All-Time Highs Reached: Are Energy Fuel Stocks Still a Buy in 2026?

All-Time Highs Reached: Are Energy Fuel Stocks Still a Buy in 2026?

2 minutes, 49 seconds Read

Buying a Canadian stock after it has risen sharply from its highs can feel like catching a falling knife. Yet it can also give you the best setup: a strong company that gains momentum. So let’s see if this Canadian stock fits the bill.

EFR

Energy fuels (TSX:EFR) fits into the “story stock with real assets” category. It sits at the intersection of uranium, rare earths and the West’s drive to build supply chains that don’t rely on China. That theme is important in 2026, as governments and major customers continue to talk about energy security, defense and domestic production. Energy Fuels owns the White Mesa Mill in Utah, giving it a strategic footprint that many peers lack.

Canadian stocks are also accompanied by mood swings. Things can move quickly when headlines about uranium or rare earths run high, and they can cool down just as quickly when traders take profits. At the end of January 2026, shares were trading around $35, up 375% over the past year.

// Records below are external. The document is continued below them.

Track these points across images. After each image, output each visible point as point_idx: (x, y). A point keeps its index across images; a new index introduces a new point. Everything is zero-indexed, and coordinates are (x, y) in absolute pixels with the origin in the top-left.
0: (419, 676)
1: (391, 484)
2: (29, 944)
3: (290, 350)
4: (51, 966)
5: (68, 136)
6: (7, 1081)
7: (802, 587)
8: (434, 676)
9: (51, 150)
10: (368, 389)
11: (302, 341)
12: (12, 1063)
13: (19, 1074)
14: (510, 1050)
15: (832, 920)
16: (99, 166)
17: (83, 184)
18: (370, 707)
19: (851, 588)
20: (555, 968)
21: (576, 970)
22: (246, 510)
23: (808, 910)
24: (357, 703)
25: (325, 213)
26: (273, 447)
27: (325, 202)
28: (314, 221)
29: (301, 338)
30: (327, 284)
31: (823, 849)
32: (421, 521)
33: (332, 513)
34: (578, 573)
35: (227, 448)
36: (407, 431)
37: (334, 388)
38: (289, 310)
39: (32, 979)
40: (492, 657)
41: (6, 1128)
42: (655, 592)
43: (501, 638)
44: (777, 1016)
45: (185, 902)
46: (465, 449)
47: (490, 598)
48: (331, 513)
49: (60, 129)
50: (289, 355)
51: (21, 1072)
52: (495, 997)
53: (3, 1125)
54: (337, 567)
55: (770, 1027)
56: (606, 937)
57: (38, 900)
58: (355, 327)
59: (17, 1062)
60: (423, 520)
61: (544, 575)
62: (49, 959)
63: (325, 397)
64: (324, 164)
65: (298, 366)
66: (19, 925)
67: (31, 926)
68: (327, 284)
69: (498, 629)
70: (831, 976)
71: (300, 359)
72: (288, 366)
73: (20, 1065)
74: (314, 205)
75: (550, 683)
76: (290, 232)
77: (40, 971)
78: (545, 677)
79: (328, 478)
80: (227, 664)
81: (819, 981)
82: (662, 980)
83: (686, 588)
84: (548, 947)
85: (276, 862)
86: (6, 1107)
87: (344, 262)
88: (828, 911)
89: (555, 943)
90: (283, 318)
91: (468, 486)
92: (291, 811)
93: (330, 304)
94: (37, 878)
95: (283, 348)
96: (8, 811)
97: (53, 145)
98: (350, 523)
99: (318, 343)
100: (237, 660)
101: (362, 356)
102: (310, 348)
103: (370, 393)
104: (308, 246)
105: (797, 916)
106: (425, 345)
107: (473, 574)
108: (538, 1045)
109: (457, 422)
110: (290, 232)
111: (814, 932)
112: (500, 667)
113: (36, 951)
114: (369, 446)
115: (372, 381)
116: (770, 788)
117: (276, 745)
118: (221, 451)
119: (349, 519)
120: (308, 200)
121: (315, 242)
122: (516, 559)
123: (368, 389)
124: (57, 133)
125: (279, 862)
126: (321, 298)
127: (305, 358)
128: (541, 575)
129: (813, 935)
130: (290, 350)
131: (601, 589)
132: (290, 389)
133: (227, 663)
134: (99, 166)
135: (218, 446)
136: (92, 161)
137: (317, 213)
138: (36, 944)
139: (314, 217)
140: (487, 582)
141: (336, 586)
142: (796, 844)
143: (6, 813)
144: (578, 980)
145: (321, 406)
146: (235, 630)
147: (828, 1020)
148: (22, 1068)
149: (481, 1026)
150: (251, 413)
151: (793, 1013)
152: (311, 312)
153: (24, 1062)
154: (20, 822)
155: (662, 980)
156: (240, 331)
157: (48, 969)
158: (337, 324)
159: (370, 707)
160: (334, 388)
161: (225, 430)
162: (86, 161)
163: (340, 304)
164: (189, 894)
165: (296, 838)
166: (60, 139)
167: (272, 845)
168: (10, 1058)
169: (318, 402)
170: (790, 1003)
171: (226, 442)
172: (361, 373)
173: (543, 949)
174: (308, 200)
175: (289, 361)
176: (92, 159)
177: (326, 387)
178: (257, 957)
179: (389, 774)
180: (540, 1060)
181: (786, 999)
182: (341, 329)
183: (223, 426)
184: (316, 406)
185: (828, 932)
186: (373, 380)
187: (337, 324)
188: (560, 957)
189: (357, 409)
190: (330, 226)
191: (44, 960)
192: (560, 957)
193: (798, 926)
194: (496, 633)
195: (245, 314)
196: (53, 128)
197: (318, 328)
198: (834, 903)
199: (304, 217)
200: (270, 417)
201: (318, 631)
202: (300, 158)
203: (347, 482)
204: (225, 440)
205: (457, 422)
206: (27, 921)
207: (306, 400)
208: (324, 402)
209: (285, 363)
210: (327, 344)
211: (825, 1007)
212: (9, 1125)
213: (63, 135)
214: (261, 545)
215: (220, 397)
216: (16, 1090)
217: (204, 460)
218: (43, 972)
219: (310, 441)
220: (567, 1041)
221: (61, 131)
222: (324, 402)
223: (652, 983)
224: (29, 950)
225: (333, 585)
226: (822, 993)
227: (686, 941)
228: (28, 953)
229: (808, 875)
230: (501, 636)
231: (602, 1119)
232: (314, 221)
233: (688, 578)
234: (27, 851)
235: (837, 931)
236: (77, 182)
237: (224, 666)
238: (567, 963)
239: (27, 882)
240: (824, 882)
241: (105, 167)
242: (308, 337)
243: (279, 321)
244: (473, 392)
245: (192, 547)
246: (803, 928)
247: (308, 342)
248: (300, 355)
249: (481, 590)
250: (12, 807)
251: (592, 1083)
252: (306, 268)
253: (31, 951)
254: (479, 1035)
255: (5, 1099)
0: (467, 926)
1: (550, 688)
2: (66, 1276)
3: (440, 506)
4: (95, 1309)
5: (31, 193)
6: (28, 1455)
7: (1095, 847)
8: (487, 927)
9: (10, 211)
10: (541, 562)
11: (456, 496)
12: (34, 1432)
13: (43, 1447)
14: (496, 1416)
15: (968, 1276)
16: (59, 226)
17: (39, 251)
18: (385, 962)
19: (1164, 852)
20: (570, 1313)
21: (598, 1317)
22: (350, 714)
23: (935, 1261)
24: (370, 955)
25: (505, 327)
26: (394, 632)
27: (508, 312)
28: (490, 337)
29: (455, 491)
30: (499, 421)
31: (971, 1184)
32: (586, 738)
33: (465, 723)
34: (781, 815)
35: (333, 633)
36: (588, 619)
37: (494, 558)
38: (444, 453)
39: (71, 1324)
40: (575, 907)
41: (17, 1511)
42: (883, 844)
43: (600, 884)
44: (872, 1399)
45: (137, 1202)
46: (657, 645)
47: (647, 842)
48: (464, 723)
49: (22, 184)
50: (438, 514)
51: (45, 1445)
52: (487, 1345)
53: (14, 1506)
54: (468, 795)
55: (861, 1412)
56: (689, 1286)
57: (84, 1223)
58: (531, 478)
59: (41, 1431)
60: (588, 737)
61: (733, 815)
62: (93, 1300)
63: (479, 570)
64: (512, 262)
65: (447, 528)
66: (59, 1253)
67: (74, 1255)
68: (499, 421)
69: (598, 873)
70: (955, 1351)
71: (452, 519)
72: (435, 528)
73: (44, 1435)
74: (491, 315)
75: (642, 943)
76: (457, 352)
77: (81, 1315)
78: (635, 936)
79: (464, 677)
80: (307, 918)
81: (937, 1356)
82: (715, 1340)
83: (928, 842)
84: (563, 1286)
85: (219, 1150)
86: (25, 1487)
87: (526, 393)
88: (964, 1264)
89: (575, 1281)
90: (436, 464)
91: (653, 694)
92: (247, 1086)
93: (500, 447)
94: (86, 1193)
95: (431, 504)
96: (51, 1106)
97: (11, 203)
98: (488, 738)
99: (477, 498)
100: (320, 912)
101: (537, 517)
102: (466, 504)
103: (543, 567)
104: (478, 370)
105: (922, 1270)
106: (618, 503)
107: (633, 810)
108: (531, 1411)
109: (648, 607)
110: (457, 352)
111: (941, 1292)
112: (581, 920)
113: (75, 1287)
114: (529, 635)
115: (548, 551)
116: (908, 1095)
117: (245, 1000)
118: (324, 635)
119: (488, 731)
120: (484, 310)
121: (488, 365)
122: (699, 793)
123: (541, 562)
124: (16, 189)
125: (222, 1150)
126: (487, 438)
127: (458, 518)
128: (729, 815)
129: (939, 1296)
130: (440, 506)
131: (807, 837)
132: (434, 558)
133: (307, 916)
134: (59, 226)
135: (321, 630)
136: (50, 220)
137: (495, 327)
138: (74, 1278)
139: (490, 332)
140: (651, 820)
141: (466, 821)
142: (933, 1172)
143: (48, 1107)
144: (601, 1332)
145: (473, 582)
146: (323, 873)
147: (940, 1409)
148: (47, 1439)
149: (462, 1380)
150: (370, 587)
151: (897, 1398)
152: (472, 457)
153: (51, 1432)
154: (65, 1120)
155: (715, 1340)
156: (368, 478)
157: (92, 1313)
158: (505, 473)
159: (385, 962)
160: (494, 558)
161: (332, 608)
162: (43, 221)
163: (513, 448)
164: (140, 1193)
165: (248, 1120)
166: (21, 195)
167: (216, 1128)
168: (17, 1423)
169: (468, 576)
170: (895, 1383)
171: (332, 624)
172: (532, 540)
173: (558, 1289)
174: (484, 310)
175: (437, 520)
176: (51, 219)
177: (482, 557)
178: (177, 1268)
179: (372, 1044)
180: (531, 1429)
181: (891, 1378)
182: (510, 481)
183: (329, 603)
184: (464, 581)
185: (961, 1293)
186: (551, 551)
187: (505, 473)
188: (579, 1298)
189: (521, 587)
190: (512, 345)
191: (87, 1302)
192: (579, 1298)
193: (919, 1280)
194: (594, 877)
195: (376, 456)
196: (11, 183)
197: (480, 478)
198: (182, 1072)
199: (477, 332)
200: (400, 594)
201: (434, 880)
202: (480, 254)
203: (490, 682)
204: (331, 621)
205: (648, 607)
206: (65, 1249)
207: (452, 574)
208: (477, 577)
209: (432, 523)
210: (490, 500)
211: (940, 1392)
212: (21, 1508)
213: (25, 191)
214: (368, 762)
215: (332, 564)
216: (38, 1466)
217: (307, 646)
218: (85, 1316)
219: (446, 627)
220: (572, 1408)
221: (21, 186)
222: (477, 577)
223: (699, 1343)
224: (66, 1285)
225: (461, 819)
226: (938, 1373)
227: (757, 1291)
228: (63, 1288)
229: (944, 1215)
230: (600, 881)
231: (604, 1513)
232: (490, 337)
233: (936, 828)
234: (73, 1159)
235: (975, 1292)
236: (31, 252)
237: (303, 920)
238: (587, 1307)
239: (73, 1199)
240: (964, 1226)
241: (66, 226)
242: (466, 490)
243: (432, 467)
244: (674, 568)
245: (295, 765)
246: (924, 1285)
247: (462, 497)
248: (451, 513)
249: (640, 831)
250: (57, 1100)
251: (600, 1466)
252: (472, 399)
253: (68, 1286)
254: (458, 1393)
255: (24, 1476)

This gives you a clear story without pretending that you can time the bottom. It also keeps expectations in check. Even after a decline from recent highs, the EFR may still be well above where it was trading earlier in the cycle, so you don’t get a classic ‘cheap and ignore’ setup. You get ‘hot theme, lower price, then prove it’.

Revenue support

Now for the numbers. In the third quarter of 2025, Energy Fuels reported total revenue of approximately $17.7 million, and still posted a net loss of approximately $16.7 million, or $0.07 per share. That indicates the company is still in investment mode and the market values ​​it for what it can become, not what it earns today.

The near-term business picture looks more encouraging for uranium. The Canadian stock said it sold 240,000 pounds of U3O8 in the third quarter at a weighted average realized price of $72.38 per pound, for gross proceeds of about $17.4 million. It then led to stronger uranium sales in the fourth quarter, with expected sales of 360,000 pounds and approximately $27 million in gross uranium sales revenue of approximately $74.93 per pound. Those kinds of updates help investors track real momentum, not just stories.

The next part of the story relies heavily on rare earths and scale. In January 2026, Energy Fuels highlighted a renewed feasibility view of its Toliara project in Madagascar, including an NPV of $1.8 billion and a catastrophe profile indicating more than $500 million in expected annual earnings before interest, taxes, depreciation and amortization (EBITDA) in the model. Those are big numbers, which can quickly impact sentiment, but also pose a “show me” risk when it comes to execution, timelines and country conditions.

In short

Can the EFR turn around in 2026 while it is below its recent highs? That’s possible because Canadian stocks have tangible operational updates in uranium, plus high upside potential in rare earths. The market tends to reward evidence, and EFR continues to provide investors with measurable checkpoints such as sales volumes, realized prices and expansion plans. Still, you have to respect the risks.

The company is still making losses, is dependent on commodity prices and could slow or finance growth as it pursues big projects. If you can handle volatility and you want one TSX name attached to uranium and rare earths with real assets behind it, EFR could make sense as a “buy while unaware” reversal bet for 2026.